Mise en perspective historique

par Mlle Nathalie Janne d’Othée, chargée de recherche à MEDEA :

Si on tient compte de la situation au Proche- Orient depuis la fin de la Guerre Froide, on peut distinguer deux périodes: les mandats de B. Clinton et ceux de G.W. Bush.

La fin de la Guerre froide donne un nouveau rôle aux USA. Dès 1991, les Etats-Unis de G.H. Bush organisent une conférence de paix à Madrid.

Israël et les pays arabes se rencontrent. Bien que des Palestiniens soient présents, l’OLP est absente. Les négociations n’aboutissent pas.
En 1993 ont lieu les accords d’Oslo, signés entre Israël et l’OLP, qui s’est vu de fait légitimé. Ces accords, porteurs d’espoir, ont décidé l’UE à déclencher l’ambitieux Processus de Barcelone, qui a commis l’erreur de ne pas se coordonner avec le processus de paix.

Or, en 1995, Y. Rabin se fait assassiner, ce qui marque le début d’une série d’échecs.En 2000, débute la seconde Intifada, avant qu’en 2001, G.W. Bush arrive au pouvoir, tandis qu’Ariel Sharon est élu en Israël.
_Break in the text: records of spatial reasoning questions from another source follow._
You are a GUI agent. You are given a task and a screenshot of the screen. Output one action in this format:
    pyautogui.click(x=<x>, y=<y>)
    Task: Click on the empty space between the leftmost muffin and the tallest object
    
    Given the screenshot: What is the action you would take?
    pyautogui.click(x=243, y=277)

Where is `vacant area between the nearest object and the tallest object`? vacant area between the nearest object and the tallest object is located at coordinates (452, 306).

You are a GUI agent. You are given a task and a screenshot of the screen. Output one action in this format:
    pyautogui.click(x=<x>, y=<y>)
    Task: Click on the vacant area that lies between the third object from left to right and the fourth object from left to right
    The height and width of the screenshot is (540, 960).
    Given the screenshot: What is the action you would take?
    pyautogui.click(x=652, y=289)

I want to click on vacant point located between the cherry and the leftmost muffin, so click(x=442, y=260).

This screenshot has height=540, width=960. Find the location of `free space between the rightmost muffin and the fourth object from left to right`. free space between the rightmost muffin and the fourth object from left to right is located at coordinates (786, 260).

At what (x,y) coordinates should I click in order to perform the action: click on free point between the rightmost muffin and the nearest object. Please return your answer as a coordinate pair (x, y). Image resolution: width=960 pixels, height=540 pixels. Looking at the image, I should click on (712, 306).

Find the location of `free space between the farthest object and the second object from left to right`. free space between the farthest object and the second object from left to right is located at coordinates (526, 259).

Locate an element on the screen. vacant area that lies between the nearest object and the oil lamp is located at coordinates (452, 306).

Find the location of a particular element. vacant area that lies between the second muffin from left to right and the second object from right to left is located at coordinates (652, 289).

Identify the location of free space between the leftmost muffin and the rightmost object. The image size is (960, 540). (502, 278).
Suite aux attentats du 11 septembre 2001, les Etats-Unis lance « la guerre contre le terrorisme ». Cet engagement américain va toucher le processus de paix de deux manières :

  • Tout d’abord, Israël a été désigné par les USA comme l’ « agent de la démocratie » au Proche Orient
  • Au nom de l’initiative du Grand Moyen Orient, les USA ont fait pression pour un changement de leadership en Palestine dans le cadre d’une impulsion de « démocratisation à l’américaine, imposée ».

L’Europe voit d’un œil inquiet l’influence grandissante des Etats-Unis dans la région méditerranéenne. Constatant les échecs du Processus de Barcelone, elle lancera la Politique Européenne de Voisinage en 2002 pour une meilleure adaptation à chaque partenaire méditerranéen. Les Etats-Unis et l’Union Européennne connaîtront des relations relativement tendues suite au refus de certains Européens de s’impliquer dans la guerre contre l’Irak de Saddam Hussein.
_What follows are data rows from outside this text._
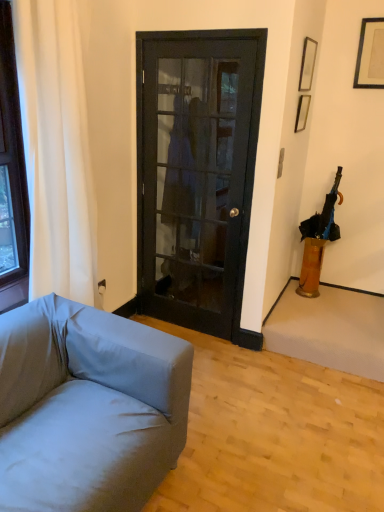
Question: Is the position of black matte picture frame at upper right, the 3th picture frame in the left-to-right sequence, more distant than that of black fabric umbrella at right?

Choices:
 (A) no
 (B) yes

Answer: (A)

Question: Does black matte picture frame at upper right, the 3th picture frame in the left-to-right sequence, have a lesser width compared to black fabric umbrella at right?

Choices:
 (A) yes
 (B) no

Answer: (A)

Question: From the image's perspective, is black matte picture frame at upper right, the 1th picture frame when ordered from right to left, beneath black fabric umbrella at right?

Choices:
 (A) no
 (B) yes

Answer: (A)

Question: Is black matte picture frame at upper right, the 1th picture frame when ordered from right to left, at the left side of black fabric umbrella at right?

Choices:
 (A) yes
 (B) no

Answer: (B)

Question: Is black matte picture frame at upper right, the 3th picture frame in the left-to-right sequence, looking in the opposite direction of black fabric umbrella at right?

Choices:
 (A) no
 (B) yes

Answer: (A)

Question: Is black matte picture frame at upper right, the 3th picture frame in the left-to-right sequence, beside black fabric umbrella at right?

Choices:
 (A) yes
 (B) no

Answer: (B)

Question: Is black fabric umbrella at right taller than black glass door at center?

Choices:
 (A) no
 (B) yes

Answer: (A)

Question: Can you confirm if black fabric umbrella at right is bigger than black glass door at center?

Choices:
 (A) yes
 (B) no

Answer: (B)

Question: Would you consider black fabric umbrella at right to be distant from black glass door at center?

Choices:
 (A) yes
 (B) no

Answer: (A)

Question: Does black fabric umbrella at right appear on the right side of black glass door at center?

Choices:
 (A) no
 (B) yes

Answer: (B)

Question: From a real-world perspective, is black fabric umbrella at right positioned under black glass door at center based on gravity?

Choices:
 (A) no
 (B) yes

Answer: (B)

Question: Does black fabric umbrella at right come in front of black glass door at center?

Choices:
 (A) no
 (B) yes

Answer: (A)

Question: Is white fabric curtain at left wider than black matte picture frame at upper right, the 1th picture frame when ordered from right to left?

Choices:
 (A) yes
 (B) no

Answer: (A)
Concernant le Proche-Orient, 2002 est une année sanglante avec les attentats de Netanya revendiqués par le Hamas et des représailles massives de la part d’Israël dont la très meurtrière bataille de Jénine. C’est également en 2002 que commence la construction du mur en Cisjordanie.

L’année 2003 est marquée par les efforts du Quartet qui propose un plan permettant l’établissement d’un Etat palestinien. Ce plan est accepté par les deux parties mais Israël y a posé 14 réserves qui en modifient quelque peu la nature. Bien qu’elle n’ait pas enclenché de réel processus de paix, la Feuille de Route demeure la base de toutes les négociations depuis.

En 2004 voit Israël mener des actions radicales contre le terrorisme. Les attentats ciblés sur des chefs terroristes ainsi que la poursuite du mur de séparation rencontrent de vives critique de la part de l’opinion internationale.  La CIJ émettra en outre un avis déclarant l’illégalité du mur israélien. A la fin de l’année 2004, la mort de Yasser Arafat et le changement subséquent au sein du leadership palestinien ouvre de nouvelles possibilités de dialogue. De plus la victoire électorale des démocrates aux élections législatives américaines mettent un frein à la politique moyen-orientale des néo-conservateurs.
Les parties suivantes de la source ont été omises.